Breaking the Waves: Women's Activism in 20th-Century Southwest Asia and North Africa

AHA Session 154
Coordinating Council for Women in History 7
Saturday, January 4, 2025: 3:30 PM-5:00 PM
Nassau West (New York Hilton, Second Floor)
Chair:
Amy Aisen Kallander, Syracuse University

Session Abstract

Women’s movements in Southwest Asia/North Africa (SWANA) offer a particularly insightful case study for thinking about women’s activism beyond oppositional feminist groups or through formal movements. Histories of modern states in the region can at times treat restrictive post-independence governments as monoliths rather than institutions composed of various actors with differing levels of allegiance to different state policies (McDougall 2017, Abrams 1988). Yet research on state feminism in Tunisia (Kallander 2021) attests to how women working through the official state women’s group were able to help shape notions of modernity at home and abroad and, in the process, state policies. We propose using women working within state boundaries as a way to deconstruct a vision of SWANA states as homogenous blocs rather than actors working within a framework, however limiting.
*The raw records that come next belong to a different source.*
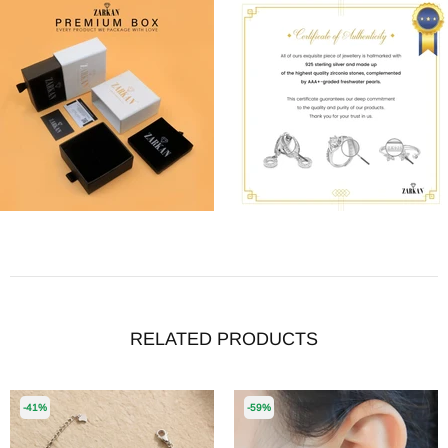
RELATED PRODUCTS
-41%
-59%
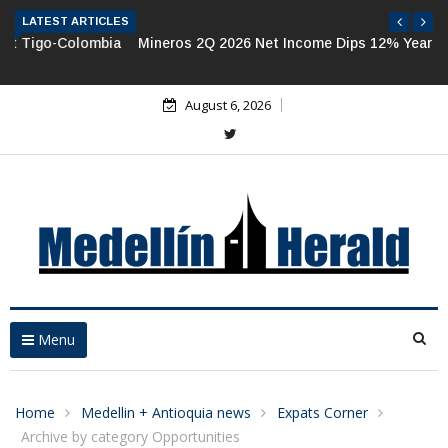
LATEST ARTICLES
Mineros 2Q 2026 Net Income Dips 12% Year-on-Year
August 6, 2026
Menu
Home
Medellin + Antioquia news
Expats Corner
Archive by category Opportunities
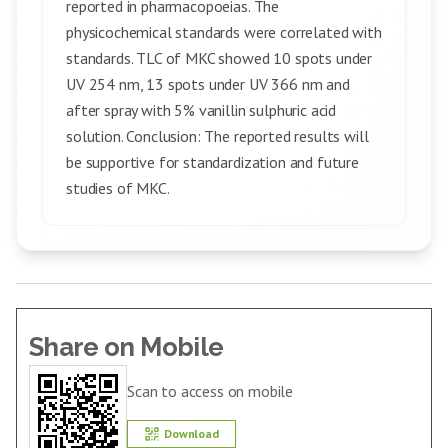
reported in pharmacopoeias. The
physicochemical standards were correlated with
standards. TLC of MKC showed 10 spots under
UV 254 nm, 13 spots under UV 366 nm and
after spray with 5% vanillin sulphuric acid
solution. Conclusion: The reported results will
be supportive for standardization and future
studies of MKC.
Share on Mobile
Scan to access on mobile
Download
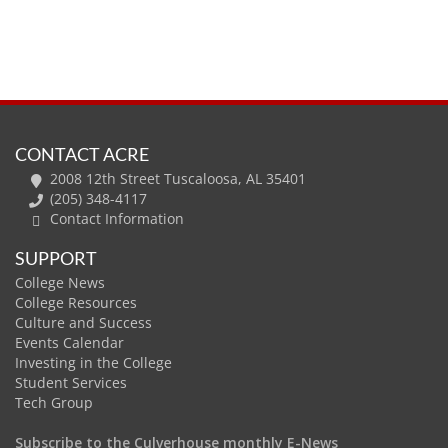
CONTACT ACRE
2008 12th Street Tuscaloosa, AL 35401
(205) 348-4117
Contact Information
SUPPORT
College News
College Resources
Culture and Success
Events Calendar
Investing in the College
Student Services
Tech Group
Subscribe to the Culverhouse monthly E-News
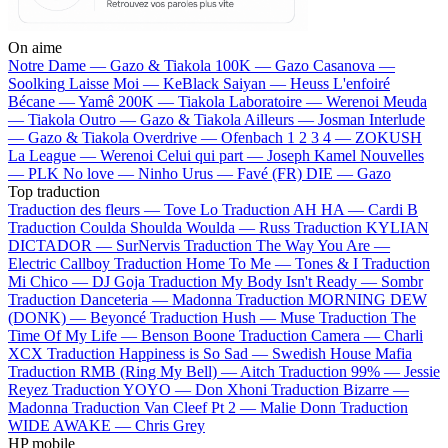
On aime
Notre Dame —
Gazo & Tiakola
100K —
Gazo
Casanova —
Soolking
Laisse Moi —
KeBlack
Saiyan —
Heuss L'enfoiré
Bécane —
Yamê
200K —
Tiakola
Laboratoire —
Werenoi
Meuda
—
Tiakola
Outro —
Gazo & Tiakola
Ailleurs —
Josman
Interlude
—
Gazo & Tiakola
Overdrive —
Ofenbach
1 2 3 4 —
ZOKUSH
La League —
Werenoi
Celui qui part —
Joseph Kamel
Nouvelles
—
PLK
No love —
Ninho
Urus —
Favé (FR)
DIE —
Gazo
Top traduction
Traduction des fleurs —
Tove Lo
Traduction AH HA —
Cardi B
Traduction Coulda Shoulda Woulda —
Russ
Traduction KYLIAN
DICTADOR —
SurNervis
Traduction The Way You Are —
Electric Callboy
Traduction Home To Me —
Tones & I
Traduction
Mi Chico —
DJ Goja
Traduction My Body Isn't Ready —
Sombr
Traduction Danceteria —
Madonna
Traduction MORNING DEW
(DONK) —
Beyoncé
Traduction Hush —
Muse
Traduction The
Time Of My Life —
Benson Boone
Traduction Camera —
Charli
XCX
Traduction Happiness is So Sad —
Swedish House Mafia
Traduction RMB (Ring My Bell) —
Aitch
Traduction 99% —
Jessie
Reyez
Traduction YOYO —
Don Xhoni
Traduction Bizarre —
Madonna
Traduction Van Cleef Pt 2 —
Malie Donn
Traduction
WIDE AWAKE —
Chris Grey
HP mobile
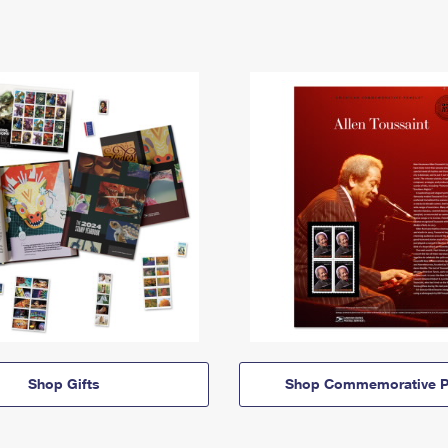
Shop Gifts
Shop Commemorative P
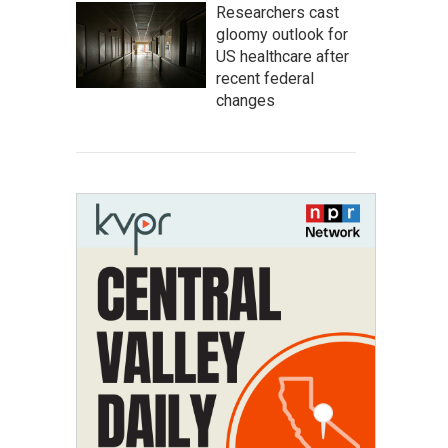
Researchers cast
gloomy outlook for
US healthcare after
recent federal
changes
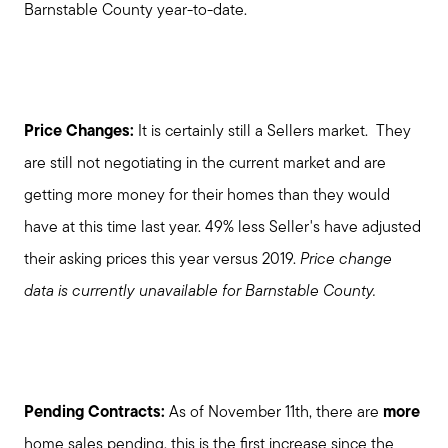
Barnstable County year-to-date.
Price Changes:
It is certainly still a Sellers market. They
are still not negotiating in the current market and are
getting more money for their homes than they would
have at this time last year. 49% less Seller's have adjusted
their asking prices this year versus 2019.
Price change
data is currently unavailable for Barnstable County.
Pending Contracts:
As of November 11th, there are
more
home sales pending, this is the first increase since the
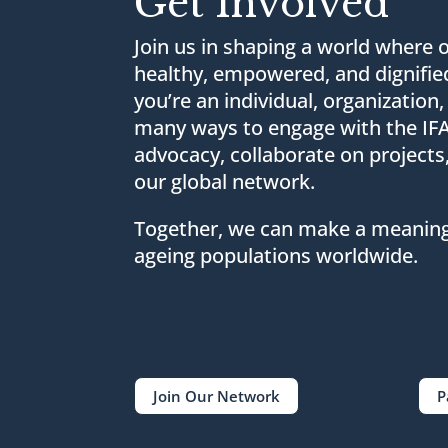
Get Involved
Join us in shaping a world where o
healthy, empowered, and dignifie
you’re an individual, organization,
many ways to engage with the I
advocacy, collaborate on projects
our global network.
Together, we can make a meaningf
ageing populations worldwide.
Join Our Network
P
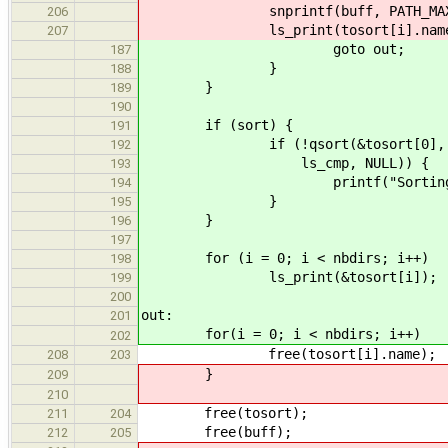
snprintf(buff, PATH_MAX - 1, 
206
ls_print(tosort[i].name, 
207
goto out;
187
}
188
}
189
190
if (sort) {
191
if (!qsort(&tosort[0], nbdirs
192
ls_cmp, NULL)) {
193
printf("Sorting erro
194
}
195
}
196
197
for (i = 0; i < nbdirs; i++)
198
ls_print(&tosort[i]);
199
200
out:
201
for(i = 0; i < nbdirs; i++)
202
free(tosort[i].name);
208
203
}
209
210
free(tosort);
211
204
free(buff);
212
205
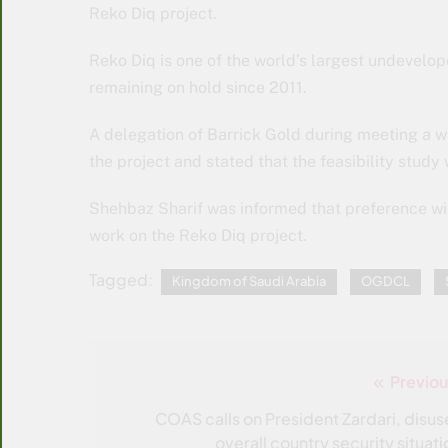
Reko Diq project.
Reko Diq is one of the world’s largest undevelop
remaining on hold since 2011.
A delegation of Barrick Gold during meeting a w
the project and stated that the feasibility study 
Shehbaz Sharif was informed that preference wil
work on the Reko Diq project.
Tagged:
Kingdom of Saudi Arabia
OGDCL
Previou
Post
navigation
COAS calls on President Zardari, disus
overall country security situati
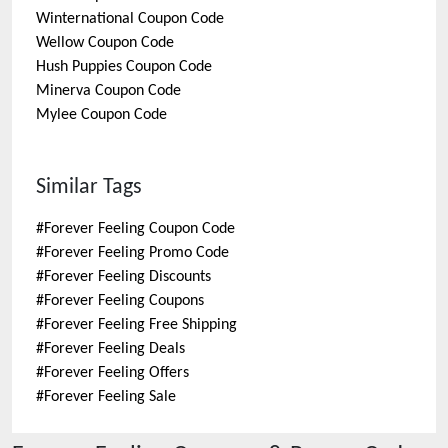
Winternational
Coupon Code
Wellow
Coupon Code
Hush Puppies
Coupon Code
Minerva
Coupon Code
Mylee
Coupon Code
Similar Tags
#
Forever Feeling Coupon Code
#
Forever Feeling Promo Code
#
Forever Feeling Discounts
#
Forever Feeling Coupons
#
Forever Feeling Free Shipping
#
Forever Feeling Deals
#
Forever Feeling Offers
#
Forever Feeling Sale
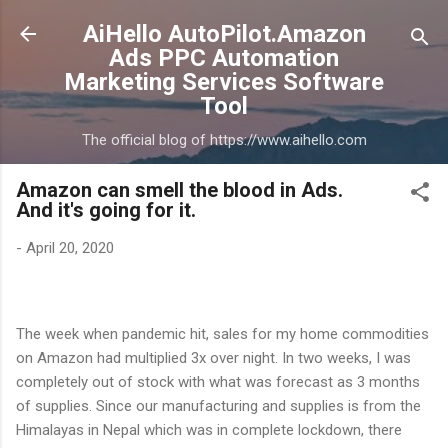
Skip to main content
AiHello AutoPilot.Amazon
Ads PPC Automation
Marketing Services Software
Tool
The official blog of https://www.aihello.com
Amazon can smell the blood in Ads.
And it's going for it.
-
April 20, 2020
The week when pandemic hit, sales for my home commodities
on Amazon had multiplied 3x over night. In two weeks, I was
completely out of stock with what was forecast as 3 months
of supplies. Since our manufacturing and supplies is from the
Himalayas in Nepal which was in complete lockdown, there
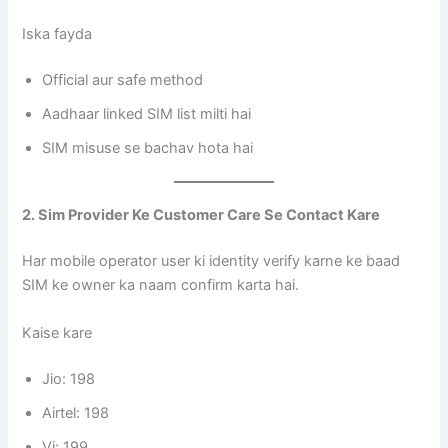
Iska fayda
Official aur safe method
Aadhaar linked SIM list milti hai
SIM misuse se bachav hota hai
2. Sim Provider Ke Customer Care Se Contact Kare
Har mobile operator user ki identity verify karne ke baad
SIM ke owner ka naam confirm karta hai.
Kaise kare
Jio: 198
Airtel: 198
Vi: 199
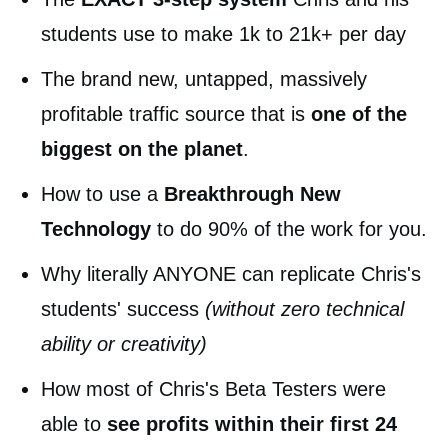
students use to make 1k to 21k+ per day
The brand new, untapped, massively
profitable traffic source that is
one of the
biggest on the planet
.
How to use a
Breakthrough New
Technology
to do 90% of the work for you.
Why literally ANYONE can replicate Chris's
students' success
(without zero technical
ability or creativity)
How most of Chris's Beta Testers were
able to
see profits within their first 24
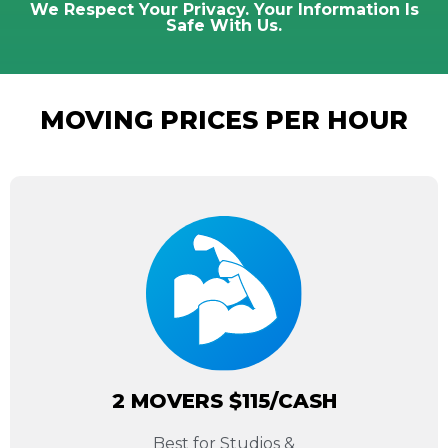
We Respect Your Privacy. Your Information Is
Safe With Us.
MOVING PRICES PER HOUR
2 MOVERS $115/CASH
Best for Studios &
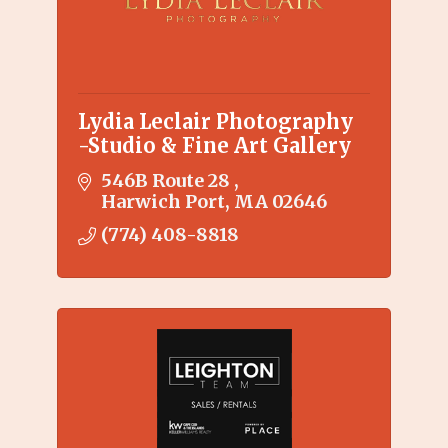
Lydia Leclair Photography
-Studio & Fine Art Gallery
546B Route 28 
Harwich Port
MA
02646
(774) 408-8818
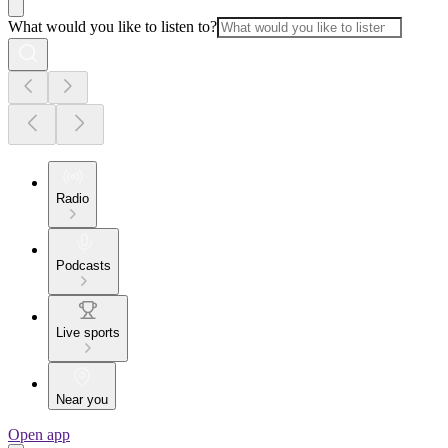
What would you like to listen to?
Radio
Podcasts
Live sports
Near you
Open app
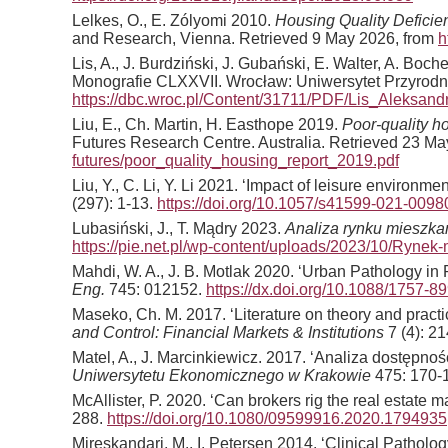
Lelkes, O., E. Zólyomi 2010.
Housing Quality Deficie
and Research, Vienna. Retrieved 9 May 2026, from
h
Lis, A., J. Burdziński, J. Gubański, E. Walter, A. Bo
Monografie CLXXVII. Wrocław: Uniwersytet Przyrodn
https://dbc.wroc.pl/Content/31711/PDF/Lis_Aleks
Liu, E., Ch. Martin, H. Easthope 2019.
Poor-quality h
Futures Research Centre. Australia. Retrieved 23 M
futures/poor_quality_housing_report_2019.pdf
Liu, Y., C. Li, Y. Li 2021. ‘Impact of leisure enviro
(297): 1-13.
https://doi.org/10.1057/s41599-021-0098
Lubasiński, J., T. Mądry 2023.
Analiza rynku mieszkan
https://pie.net.pl/wp-content/uploads/2023/10/Rynek-
Mahdi, W. A., J. B. Motlak 2020. ‘Urban Pathology i
Eng.
745: 012152.
https://dx.doi.org/10.1088/1757-
Maseko, Ch. M. 2017. ‘Literature on theory and practi
and Control: Financial Markets & Institutions
7 (4): 2
Matel, A., J. Marcinkiewicz. 2017. ‘Analiza dostęp
Uniwersytetu Ekonomicznego w Krakowie
475: 170-
McAllister, P. 2020. ‘Can brokers rig the real estate 
288.
https://doi.org/10.1080/09599916.2020.1794935
Mireskandari, M., I. Petersen 2014. ‘Clinical Pathology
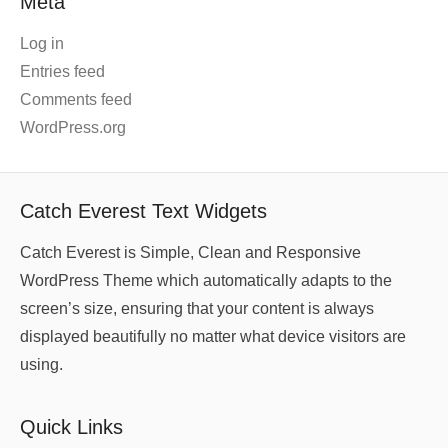
Meta
Log in
Entries feed
Comments feed
WordPress.org
Catch Everest Text Widgets
Catch Everest is Simple, Clean and Responsive
WordPress Theme which automatically adapts to the
screen’s size, ensuring that your content is always
displayed beautifully no matter what device visitors are
using.
Quick Links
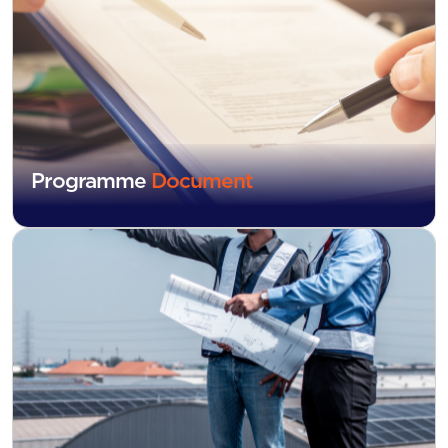
Programme
Document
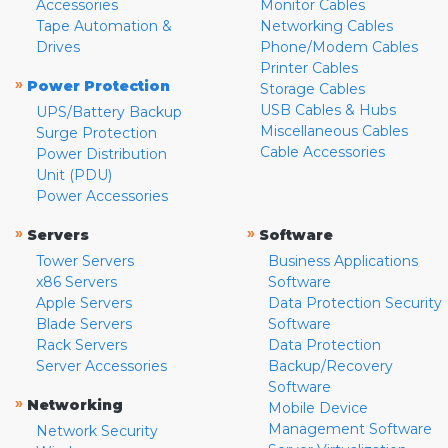
Accessories
Monitor Cables
Tape Automation &
Networking Cables
Drives
Phone/Modem Cables
Printer Cables
»
Power Protection
Storage Cables
USB Cables & Hubs
UPS/Battery Backup
Miscellaneous Cables
Surge Protection
Cable Accessories
Power Distribution
Unit (PDU)
Power Accessories
»
»
Servers
Software
Tower Servers
Business Applications
x86 Servers
Software
Apple Servers
Data Protection Security
Blade Servers
Software
Rack Servers
Data Protection
Server Accessories
Backup/Recovery
Software
»
Networking
Mobile Device
Management Software
Network Security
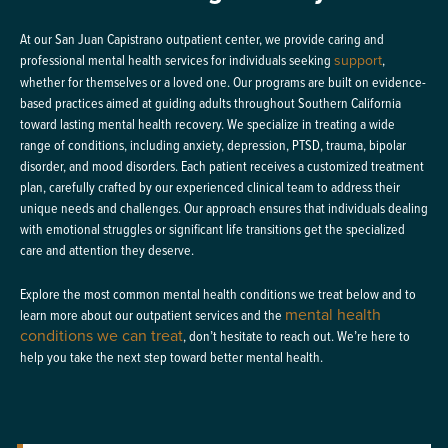
At our San Juan Capistrano outpatient center, we provide caring and
professional mental health services for individuals seeking
support
,
whether for themselves or a loved one. Our programs are built on evidence-
based practices aimed at guiding adults throughout Southern California
toward lasting mental health recovery. We specialize in treating a wide
range of conditions, including anxiety, depression, PTSD, trauma, bipolar
disorder, and mood disorders. Each patient receives a customized treatment
plan, carefully crafted by our experienced clinical team to address their
unique needs and challenges. Our approach ensures that individuals dealing
with emotional struggles or significant life transitions get the specialized
care and attention they deserve.
Explore the most common mental health conditions we treat below and to
mental health
learn more about our outpatient services and the
conditions we can treat
, don’t hesitate to reach out. We’re here to
help you take the next step toward better mental health.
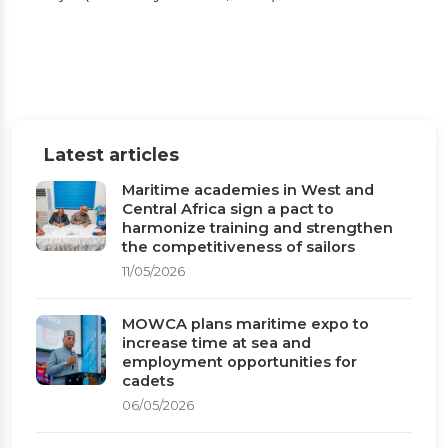
16 to 20, 2026)
Gambia takes leadership of MOWCA during
the 19th General Assembly and 50th
anniversary celebrations in Banjul (February
Latest articles
16 to 20, 2026)
Maritime academies in West and
Central Africa sign a pact to
Published on 03/03/2026
1 min read
harmonize training and strengthen
the competitiveness of sailors
11/05/2026
MOWCA plans maritime expo to
increase time at sea and
employment opportunities for
cadets
06/05/2026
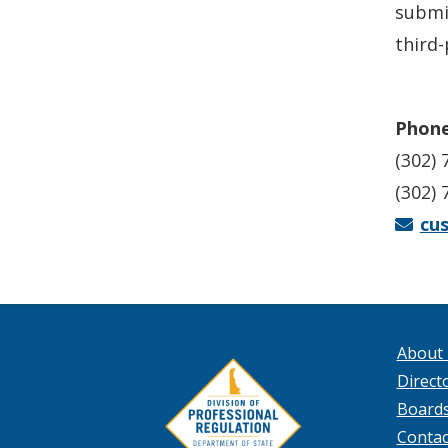
submi
third-
Phone
(302) 
(302) 
cu
About
Directo
Board
Contac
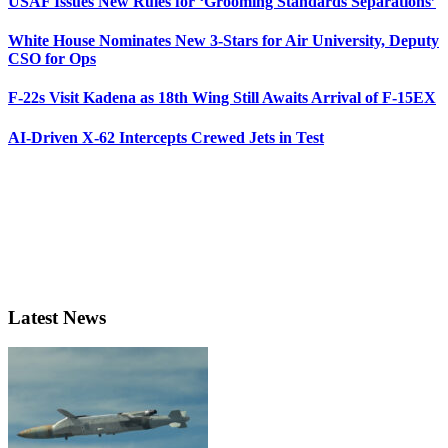
USAF Issues New Rules for ‘Grooming Standards Separations’
White House Nominates New 3-Stars for Air University, Deputy
CSO for Ops
F-22s Visit Kadena as 18th Wing Still Awaits Arrival of F-15EX
AI-Driven X-62 Intercepts Crewed Jets in Test
Latest News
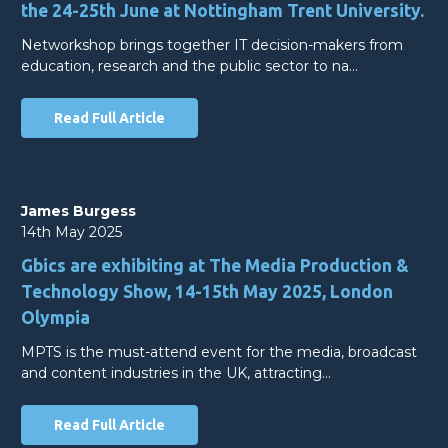
the 24-25th June at Nottingham Trent University.
Networkshop brings together IT decision-makers from
education, research and the public sector to na…
Read Full Article
James Burgess
14th May 2025
Gbics are exhibiting at The Media Production &
Technology Show, 14-15th May 2025, London
Olympia
MPTS is the must-attend event for the media, broadcast
and content industries in the UK, attracting…
Read Full Article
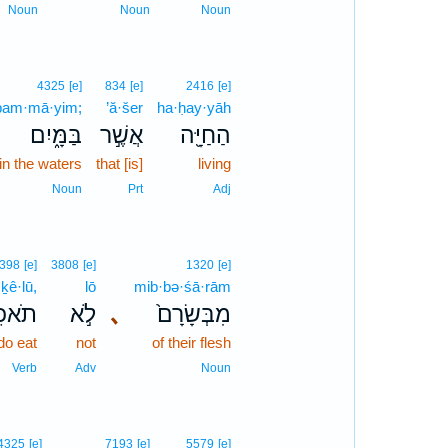
Noun
Noun
Noun
4325
[e]
834
[e]
2416
[e]
bam·mā·yim;
’ă·šer
ha·ḥay·yāh
בַּמָּ֑יִם
אֲשֶׁ֣ר
הַחַיָּ֖ה
in the waters
that [is]
living
Noun
Prt
Adj
398
[e]
3808
[e]
1320
[e]
·ḵê·lū,
lō
mib·bə·śā·rām
כֵ֔לוּ
לֹ֣א
､
מִבְּשָׂרָם֙
do eat
not
of their flesh
Verb
Adv
Noun
4325
[e]
7193
[e]
5579
[e]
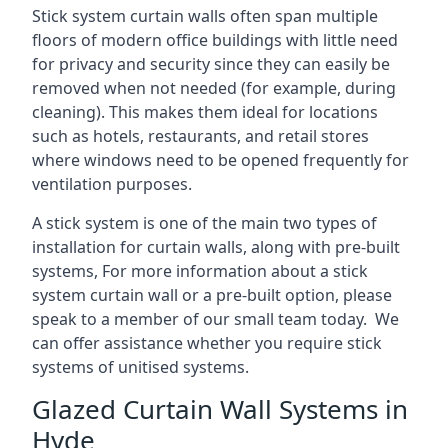
Stick system curtain walls often span multiple
floors of modern office buildings with little need
for privacy and security since they can easily be
removed when not needed (for example, during
cleaning). This makes them ideal for locations
such as hotels, restaurants, and retail stores
where windows need to be opened frequently for
ventilation purposes.
A stick system is one of the main two types of
installation for curtain walls, along with pre-built
systems, For more information about a stick
system curtain wall or a pre-built option, please
speak to a member of our small team today. We
can offer assistance whether you require stick
systems of unitised systems.
Glazed Curtain Wall Systems in
Hyde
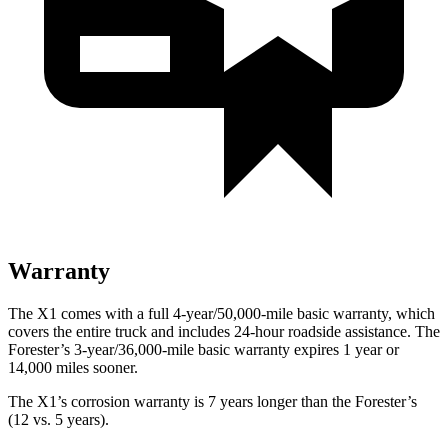
Warranty
The X1 comes with a full 4-year/50,000-mile basic warranty, which
covers the entire truck and includes 24-hour roadside assistance. The
Forester’s 3-year/36,000-mile basic warranty expires 1 year or
14,000 miles sooner.
The X1’s corrosion warranty is 7 years longer than the Forester’s
(12 vs. 5 years).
At the same time, while more needs to be done to retrace more nuanced histories of governments, Asef Bayat (2013) has demonstrated the importance of the politics of the everyday in a region where governments have historically marginalized majority populations from the centers of power. How have women engaged in daily politics rather than mass uprisings? What is lost and whose voices are left out when historians focus on major “waves” in a non-Western context across several countries? Inspired by recent scholarship from Adak and Çagatay (2023), we seek to complicate wave periodization for understanding SWANA women’s movements to highlight both the complexity of state systems and the importance of considering political engagement occurring beyond the walls of formal institutions and organizations.

Given the heavy symbolic weight of women and their position in society due to Orientalism, last-ditch efforts of colonial powers to “modernize women,” and nationalism, women in the region have been tokenized without their consent or input while the status of women has become a site for debate among ideologues. How have women used their agency through both formal and informal social movements to move past this tokenization? For women in nations like Turkey and Egypt that did not fall under colonial rule after the First World War, they similarly had to negotiate regimes that used rhetoric of modernization and nationalism to assert their new national sovereignty. These states often impeded women’s independent feminist agendas or denied them all formal political rights (Badran 1995).

This panel additionally strives to consider women’s groups on their own terms, with limited reference to their depiction by Western actors (Hannun 2022). We will consider the following questions:

  • Where have women’s movements forged transnational connections independent of Western networks? Or when involved in Western-dominated networks, how did they challenge or complicate persistent Orientalist rhetoric?
  • Where did women organize beyond the purview of that state and moments of mass uprising? What impact did their activities have?
  • When did the interests of women’s groups align with those of states?
  • How did women activists fighting to advance women’s rights within the framework of state feminism manage to maintain some autonomy?
  • When and where has women’s activism cut across class and generational barriers?